More than a year after the Senate Inquiry into the regulation of the relationship between car Dealers and Manufacturer was established, the Senate Education and Employment References Committee will hand down its final report on 18 March 2021.
The Inquiry was originally triggered by General Motor’s announcement in February 2020, to withdraw the Holden brand and operations from Australia, and was supported by both the Government and the Labor opposition.
While the investigation first focused on how the decision affected Holden employees and the brand’s dealership network, it soon became clear that Holden Dealers were adversely affected and the inquiry evolved to explore franchising relationships between Dealers and Manufacturers.
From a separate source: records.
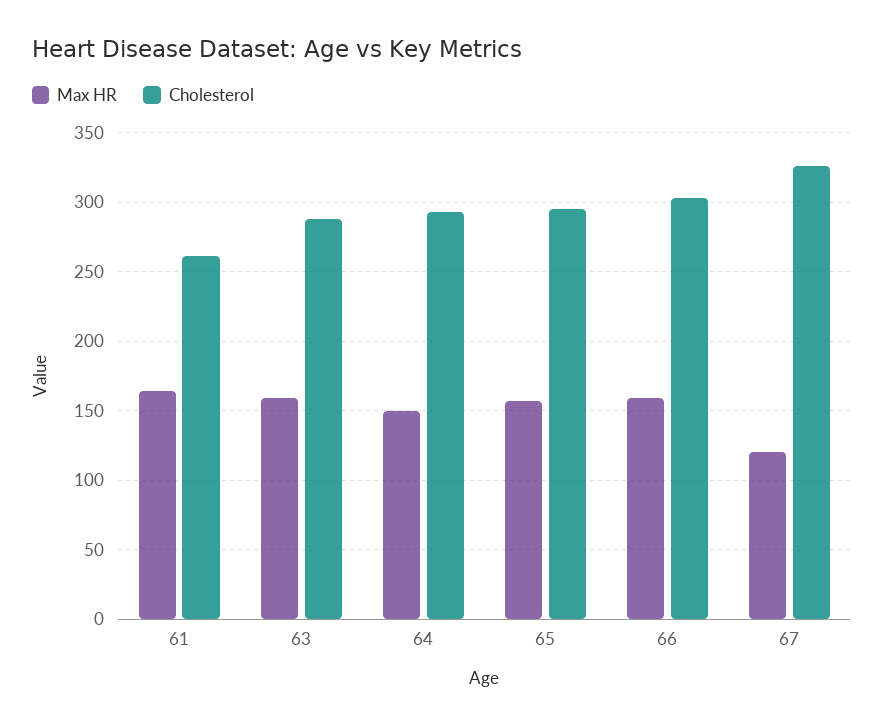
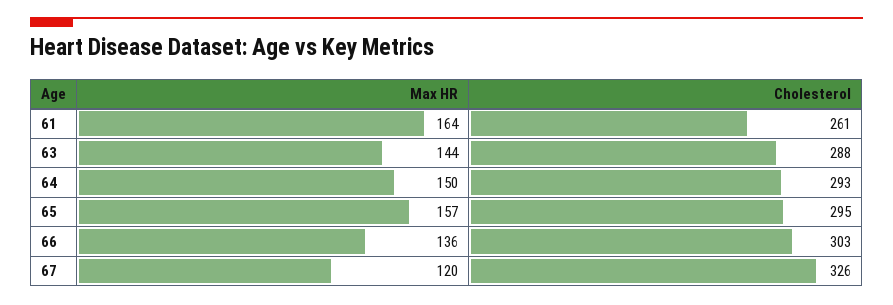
  {
    "Max HR": {
      "61": 164,
-     "63": 160,
+     "63": 144,
      "64": 150,
      "65": 157,
-     "66": 160,
+     "66": 136,
      "67": 120
    },
    "Cholesterol": {
      "61": 261,
      "63": 288,
      "64": 293,
      "65": 295,
      "66": 303,
      "67": 326
    }
  }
Around 80 submissions from individuals and organisations were received by the Inquiry, many of them confidential. While we can only guess how many of those were made by Dealers, we assume that Dealer Submissions accounted for more than 50 confidential and public submissions. This is a significant number and the importance of this evidence from Dealers cannot be underestimated.
The AADA has been strongly involved in the extensive process, lodging three Submissions stressing the need for better protections for franchised new car Dealers and giving evidence at public hearings on two occasions.
At the four public and confidential in-camera hearings, the Committee was given first-hand reports from Dealers who have been treated unfairly by Manufacturers. Several Dealers made the decision to testify publicly to the committee and their appearance made a significant impact. These include Mark Palmer from F Gaukroger & Sons, Mark Avis and Ron Klein from Astoria Honda Brighton and Richard Bennett of Magic Enterprises.
There were a number of valuable contributions from other industry stakeholders and organisations, including the National Toyota Dealers Association, the North American Dealer Association, the Motor Trades Association and former AADA CEO David Blackhall.
The hearings put the spotlight on Manufacturers and tellingly those who did appear all said they wouldn’t leave Australia if the Government implemented stronger automotive franchising laws.
We don’t know yet what the findings of the Senate Committee will be, but we are hopeful that the recommendations put forward will include strong protections for Australian new car Dealers that help balance the relationship with overseas OEMs and ensure Dealers and their employees are treated fairly.
The end is in sight for the Senate Inquiry, but our work to achieve better protections for Dealers will continue and is more important than ever.